Presidential: When one considers the recent likely voter poll numbers, it appears that Obama has a very good chance of being re-elected during the 2012 election. The polls by Real Clear Politics show that Obama not only holds a slight national lead, but also leads in the vital swing states of Ohio, Michigan, and Pennsylvania.

I predict that Obama will win the election by carrying the swing states of Ohio, Virginia, Pennsylvania, Colorado, Nevada, Wisconsin, New Hampshire and Michigan—this translates into 290 Electoral College votes. Romney will lose the election, but will carry the states of Florida (depending upon voter disenfranchisement measures) and North Carolina—this translates into 248 Electoral College votes. In terms of the popular vote, I predict that Obama will win by between 1% and 2% of the total vote.

Senate: While polling at the beginning of 2012 suggested that Republicans would retake the Senate, it now appears that momentum has stalled and that the Republicans are unlikely to make any gains. A combination of the presidential coattails effect (people coming out to vote for the president and voting for down-ticket races by partisan affiliation), and the nominations of extreme candidates by the right wing (ex. Richard Mourdock) will lead to a Republican loss in the upcoming Senate election.
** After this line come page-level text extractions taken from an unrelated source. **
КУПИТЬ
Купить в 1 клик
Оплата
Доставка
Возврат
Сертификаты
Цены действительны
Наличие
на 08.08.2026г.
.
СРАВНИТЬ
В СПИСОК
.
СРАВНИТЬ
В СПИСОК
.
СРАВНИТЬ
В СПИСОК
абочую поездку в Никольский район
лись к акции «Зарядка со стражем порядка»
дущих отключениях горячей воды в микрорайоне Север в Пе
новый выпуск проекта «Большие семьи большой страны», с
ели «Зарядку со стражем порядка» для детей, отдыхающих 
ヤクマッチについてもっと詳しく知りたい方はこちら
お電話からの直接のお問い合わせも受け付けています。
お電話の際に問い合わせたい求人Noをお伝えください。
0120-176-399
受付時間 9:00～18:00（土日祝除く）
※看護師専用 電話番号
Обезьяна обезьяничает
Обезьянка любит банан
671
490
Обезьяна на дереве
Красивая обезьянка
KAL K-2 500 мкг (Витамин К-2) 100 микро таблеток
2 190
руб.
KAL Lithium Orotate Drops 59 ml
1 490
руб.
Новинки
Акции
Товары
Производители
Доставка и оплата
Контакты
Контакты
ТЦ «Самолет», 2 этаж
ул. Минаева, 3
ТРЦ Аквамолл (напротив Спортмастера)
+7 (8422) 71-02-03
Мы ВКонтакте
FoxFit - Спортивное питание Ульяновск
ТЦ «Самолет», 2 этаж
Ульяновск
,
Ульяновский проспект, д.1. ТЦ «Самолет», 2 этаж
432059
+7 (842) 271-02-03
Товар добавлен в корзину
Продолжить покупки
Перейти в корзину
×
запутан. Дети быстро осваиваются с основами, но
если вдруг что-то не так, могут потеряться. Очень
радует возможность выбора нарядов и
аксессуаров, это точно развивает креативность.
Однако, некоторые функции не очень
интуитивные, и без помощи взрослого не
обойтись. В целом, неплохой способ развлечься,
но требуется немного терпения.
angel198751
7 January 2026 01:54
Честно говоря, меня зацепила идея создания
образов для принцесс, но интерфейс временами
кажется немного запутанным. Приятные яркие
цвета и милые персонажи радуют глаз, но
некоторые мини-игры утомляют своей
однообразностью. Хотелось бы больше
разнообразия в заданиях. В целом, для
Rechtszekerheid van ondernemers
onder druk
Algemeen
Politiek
I predict that Democrats will hold onto the senate in 2012, and will remain in control without a super-majority (it is impossible for the Democrats to capture 60 seats)—the likely result of the elections is that between 52 and 54 Democrats (counting Bernie Sanders as a Democrat) and 48-46 Republicans will be elected to the Senate in 2012.

House: During the 2010 election, the Republicans and Tea Party (inasmuch as there is any real distinction) took a vast majority of the House and swept many Democrats and moderate Republicans out of office; this right wing tide was largely due to Democratic demobilization and high levels of Republican voter turnout, thus it is unsustainable for the 2012 election. Since getting into office, these congressman have become immensely unpopular and have presided over the lowest public opinion numbers of any congress in the history of public opinion polling (by some polls, they had a 9% approval rating at their lowest).

Due to the presidential coattails effect, Democratic voters will come out to vote in 2012 at much higher numbers than in 2010 and control of the house will become contested. I predict that the Republicans will retain the house, but only by a margin of less than ten seats (probably on the lower side of this prediction); the areas which they suffer most will be the marginal areas (purple states) where a disproportionately large amount of Republicans were elected during the 2010 election. If the early voting polling is any predictor, many of the Republicans to come into power in 2010 will be voted out of office and replaced by Democrats.